For European organizations, the exploitation of CVE-2025-64134 could lead to unauthorized disclosure of sensitive information stored or accessible by Jenkins servers, including source code, credentials, or configuration data. This could compromise intellectual property and lead to further attacks within the network. Additionally, attackers could cause denial of service by exploiting the XML parser to consume excessive resources, disrupting critical CI/CD workflows and delaying software delivery. Given Jenkins' central role in software development pipelines, such disruptions could have cascading effects on business operations, compliance, and customer trust. Organizations in Europe with automated build and deployment processes relying on Jenkins JDepend Plugin are at risk, especially if the plugin is exposed to untrusted inputs or insufficiently isolated environments. The lack of authentication requirements for exploitation increases the threat level, particularly in environments where Jenkins instances are accessible beyond trusted internal networks. The vulnerability could also be leveraged as a foothold for lateral movement or privilege escalation if combined with other weaknesses. Overall, the impact on confidentiality, integrity, and availability is significant, warranting urgent remediation to protect European software development infrastructure.
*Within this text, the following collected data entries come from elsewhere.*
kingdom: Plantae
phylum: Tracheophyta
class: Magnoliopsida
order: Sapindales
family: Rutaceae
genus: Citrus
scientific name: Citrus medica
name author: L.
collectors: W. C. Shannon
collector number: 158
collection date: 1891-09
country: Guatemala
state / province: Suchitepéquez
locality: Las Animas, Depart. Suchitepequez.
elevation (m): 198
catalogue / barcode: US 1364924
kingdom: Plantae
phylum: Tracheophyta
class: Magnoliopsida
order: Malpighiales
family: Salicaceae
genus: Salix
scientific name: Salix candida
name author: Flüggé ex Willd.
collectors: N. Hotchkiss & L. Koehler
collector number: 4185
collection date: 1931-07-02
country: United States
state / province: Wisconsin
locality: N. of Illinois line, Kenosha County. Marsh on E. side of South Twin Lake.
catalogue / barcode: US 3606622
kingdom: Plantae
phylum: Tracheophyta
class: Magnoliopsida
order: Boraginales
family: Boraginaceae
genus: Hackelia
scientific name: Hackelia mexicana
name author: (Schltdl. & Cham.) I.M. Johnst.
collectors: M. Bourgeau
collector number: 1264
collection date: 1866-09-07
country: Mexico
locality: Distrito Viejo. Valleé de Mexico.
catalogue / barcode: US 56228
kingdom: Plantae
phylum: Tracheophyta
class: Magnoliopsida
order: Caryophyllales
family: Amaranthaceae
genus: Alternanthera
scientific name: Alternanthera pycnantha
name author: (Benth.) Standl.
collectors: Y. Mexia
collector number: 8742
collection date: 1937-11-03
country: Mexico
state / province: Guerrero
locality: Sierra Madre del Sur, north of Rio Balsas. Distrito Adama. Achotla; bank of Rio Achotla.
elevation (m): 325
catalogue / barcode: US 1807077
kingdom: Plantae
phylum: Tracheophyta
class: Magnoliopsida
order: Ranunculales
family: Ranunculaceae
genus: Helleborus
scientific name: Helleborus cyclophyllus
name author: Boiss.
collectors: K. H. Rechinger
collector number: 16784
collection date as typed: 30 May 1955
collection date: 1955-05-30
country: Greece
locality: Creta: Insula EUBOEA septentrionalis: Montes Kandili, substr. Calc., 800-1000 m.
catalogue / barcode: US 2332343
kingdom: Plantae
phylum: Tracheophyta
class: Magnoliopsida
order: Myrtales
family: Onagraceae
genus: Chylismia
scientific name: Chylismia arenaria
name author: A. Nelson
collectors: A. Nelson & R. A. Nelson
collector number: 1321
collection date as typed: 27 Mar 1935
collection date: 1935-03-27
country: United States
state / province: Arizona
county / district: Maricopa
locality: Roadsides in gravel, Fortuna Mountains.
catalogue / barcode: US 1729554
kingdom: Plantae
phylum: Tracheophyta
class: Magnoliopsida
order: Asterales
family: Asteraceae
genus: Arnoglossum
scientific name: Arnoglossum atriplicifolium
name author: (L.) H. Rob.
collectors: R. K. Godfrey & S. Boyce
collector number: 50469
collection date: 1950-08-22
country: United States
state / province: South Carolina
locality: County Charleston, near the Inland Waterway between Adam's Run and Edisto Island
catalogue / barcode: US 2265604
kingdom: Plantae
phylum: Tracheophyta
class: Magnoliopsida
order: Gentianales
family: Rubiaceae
To mitigate CVE-2025-64134, European organizations should take the following specific actions: 1) Immediately identify Jenkins instances using the JDepend Plugin version 1.3.1 or earlier and prioritize their update. 2) Monitor Jenkins plugin update channels and apply the fixed plugin version once released by the Jenkins project. 3) If an immediate update is not possible, configure the XML parser used by the JDepend Plugin to disable external entity processing (e.g., by setting secure XML parser features such as 'disallow-doctype-decl' and 'external-general-entities' to false). 4) Restrict network access to Jenkins servers, ensuring that only trusted users and systems can interact with the plugin interfaces, reducing exposure to untrusted XML inputs. 5) Implement network segmentation and firewall rules to isolate Jenkins environments from external networks. 6) Audit Jenkins logs and monitor for suspicious XML parsing errors or unusual activity that could indicate attempted exploitation. 7) Educate development and DevOps teams about the risks of XXE vulnerabilities and secure plugin management practices. 8) Consider deploying runtime application self-protection (RASP) or web application firewalls (WAF) capable of detecting and blocking malicious XML payloads targeting Jenkins. These targeted mitigations go beyond generic patching advice and focus on reducing attack surface and exposure while awaiting official fixes.